Tuesday, January 31, 2012
Federal prosecutors today expanded their insider trading case against Westporter Rajat Gupta, a former Goldman Sachs Group Inc. director, saying the illegal activity lasted longer and involved more trades than alleged.
Rajat Gupta: new allegations made. File photo
A new indictment filed in Manhattan federal court expanded the period in which Gupta, 63, supposedly provided illegal tips to his friend Raj Rajaratnam, the Galleon Group hedge fund founder now serving an 11-year prison term following his insider trading conviction.
The charges now relate to trades that prosecutors said Rajaratnam made between March 2007 and January 2009 in the stock of Goldman and Procter & Gamble Co., where Gupta was also a director.
Gupta, a former chief of the consulting firm McKinsey & Co., is the most prominent corporate executive to face insider trading charges in a wide-ranging federal probe since Rajaratnam was arrested in October 2009. He has pleaded not guilty.
Gary Naftalis, a lawyer for Gupta, said in a statement the new charges are baseless and rely on circumstantial evidence.

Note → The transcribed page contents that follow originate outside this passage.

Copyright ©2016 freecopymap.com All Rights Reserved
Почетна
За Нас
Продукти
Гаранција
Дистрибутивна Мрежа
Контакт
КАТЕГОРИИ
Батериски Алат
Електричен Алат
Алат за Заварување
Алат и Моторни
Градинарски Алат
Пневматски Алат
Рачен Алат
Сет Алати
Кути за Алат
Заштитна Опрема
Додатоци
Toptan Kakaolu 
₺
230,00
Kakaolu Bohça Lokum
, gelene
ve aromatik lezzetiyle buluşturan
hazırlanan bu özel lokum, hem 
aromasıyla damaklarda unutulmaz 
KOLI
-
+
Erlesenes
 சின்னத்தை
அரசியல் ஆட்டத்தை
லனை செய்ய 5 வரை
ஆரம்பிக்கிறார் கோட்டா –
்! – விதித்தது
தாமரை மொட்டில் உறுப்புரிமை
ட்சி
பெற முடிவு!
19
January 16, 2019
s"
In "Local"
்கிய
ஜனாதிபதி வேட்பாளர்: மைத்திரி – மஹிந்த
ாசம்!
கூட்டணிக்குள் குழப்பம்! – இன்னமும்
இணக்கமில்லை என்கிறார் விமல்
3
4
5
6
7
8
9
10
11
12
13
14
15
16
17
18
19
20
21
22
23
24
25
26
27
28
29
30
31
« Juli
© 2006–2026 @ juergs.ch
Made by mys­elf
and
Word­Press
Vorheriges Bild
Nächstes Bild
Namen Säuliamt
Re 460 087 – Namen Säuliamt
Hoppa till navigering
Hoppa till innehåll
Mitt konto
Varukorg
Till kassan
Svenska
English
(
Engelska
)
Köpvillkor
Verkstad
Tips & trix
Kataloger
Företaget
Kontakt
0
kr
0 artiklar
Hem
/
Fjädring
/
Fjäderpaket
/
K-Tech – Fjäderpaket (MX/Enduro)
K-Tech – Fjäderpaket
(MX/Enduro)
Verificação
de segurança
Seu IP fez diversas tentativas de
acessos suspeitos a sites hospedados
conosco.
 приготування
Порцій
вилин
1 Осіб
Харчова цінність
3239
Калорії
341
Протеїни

“The facts in this case demonstrate that Mr. Gupta is innocent of all of these charges, and that he has always acted with honesty and integrity,” Naftalis said. “(Gupta) did not trade in any securities, did not tip Mr. Rajaratnam so he could trade, and did not share in any profits as part of any quid pro quo.”
While the revised indictment does not accuse Gupta of directly profiting from suspect trades, its adds details about his financial relationship with Rajaratnam, including a stake in four Galleon funds.
Gupta was previously accused of tipping Rajaratnam about Goldman’s activities during the 2008 financial crisis, including an investment from Warren Buffett’s Berkshire Hathaway Inc., leading to profitable trades for Rajaratnam in September and October of that year. (See WestportNow Oct.26, 2011)
The new charges include an allegation that Rajaratnam bought at least 350,000 Goldman shares on March 12, 2007, soon after the audit committee of Goldman’s board, including Gupta, discussed the better-than-expected quarterly results that the bank would release the next day.
They also contend that Rajaratnam on Jan. 29, 2009 sold 180,000 P&G shares short after learning details from Gupta about the consumer product company’s expected earnings announcement the next day. P&G shares fell 6.4 percent on Jan. 30.
Gupta was global head of McKinsey for nine years until he retired in 2007. He joined Goldman’s board in 2006 and left in May 2010, seven months after Rajaratnam’s arrest. He was also a director at P&G and American Airlines Corp.
Both indictments charge Gupta with five counts of securities fraud and one count of conspiracy. Gupta was released on $10 million bail following his arrest.